Once you’ve performed the above steps, “all” you have to do is submit your paper to an AAS journal and navigate the refereeing process! Here’s a mockup of what the final result might look like in the online version of your published article:

Readers will initially be presented with the static version of the figure (once again, this is for accessibility reasons) but when they click the “Start interaction” button they will get the same user interface that you used to analyze the data yourself.

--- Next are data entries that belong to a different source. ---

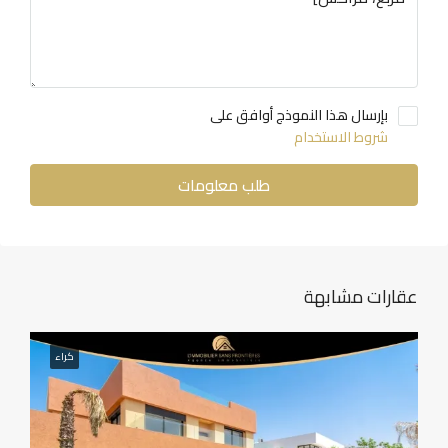
بإرسال هذا النموذج أوافق على
شروط الاستخدام
طلب معلومات
عقارات مشابهة
كراء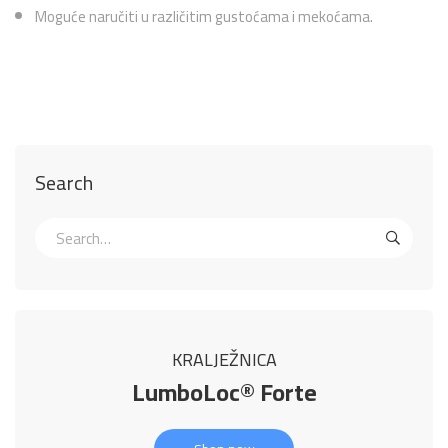
Moguće naručiti u različitim gustoćama i mekoćama.
Search
KRALJEŽNICA
LumboLoc® Forte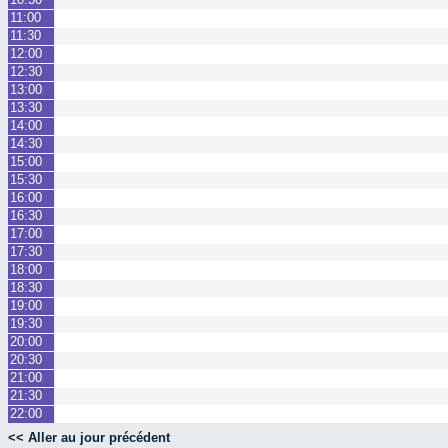
11:00
11:30
12:00
12:30
13:00
13:30
14:00
14:30
15:00
15:30
16:00
16:30
17:00
17:30
18:00
18:30
19:00
19:30
20:00
20:30
21:00
21:30
22:00
<< Aller au jour précédent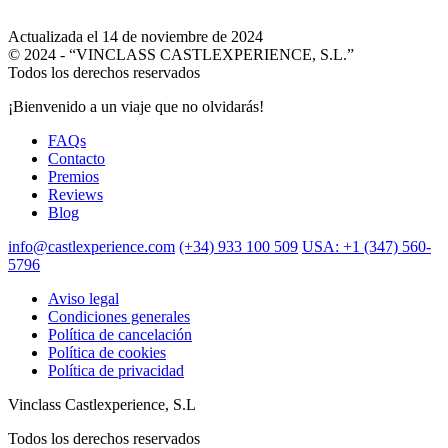
Actualizada el 14 de noviembre de 2024
© 2024 - “VINCLASS CASTLEXPERIENCE, S.L.”
Todos los derechos reservados
¡Bienvenido a un viaje que no olvidarás!
FAQs
Contacto
Premios
Reviews
Blog
info@castlexperience.com
(+34) 933 100 509
USA: +1 (347) 560-
5796
Aviso legal
Condiciones generales
Política de cancelación
Política de cookies
Política de privacidad
Vinclass Castlexperience, S.L
Todos los derechos reservados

Bonus Step: Post Your Data Elsewhere🔗

AAS interactive figures are simple HTML documents intended to be embedded as iframes. So, you can include them (almost) anywhere that you can post HTML, such as a personal website. Here’s a minimal sample HTML file, assuming that you have unpacked your Zip bundle into a directory named my_figure:

<!DOCTYPE html>

<html lang="en">
  <head>
    <meta http-equiv="content-type" content="text/html; charset=UTF-8">
    <meta http-equiv="X-UA-Compatible" content="IE=edge,chrome=1">
    <style type="text/css">
      .intfig { width: 600px; height: 400px; }
    </style>
  </head>
  <body>
    <h1>Welcome to My Personal Webpage</h1>
    <p>Explore the data from my latest paper!</p>
    <iframe class="intfig" src="my_figure/index.html">
      <p>Unfortunately your browser doesn’t support iframes.</p>
    </iframe>
  </body>
</html>

Here, we have not been as serious about accessibility as the official AAS journals, and so haven’t implemented the click-through user interface used there.

Coming Soon🔗

Way up at the top I mentioned that AAS Publishing is also working on a similar infrastructure for sky images as well as timeseries data. This will be based on the AAS WorldWide Telescope project that I direct — more on that soon!

Finally, we should emphasize that all of these tools are open source, and intended to grow organically to meet the community’s needs. To contribute to the timeseries tool, check out the repository aperiosoftware/aas-timeseries on GitHub.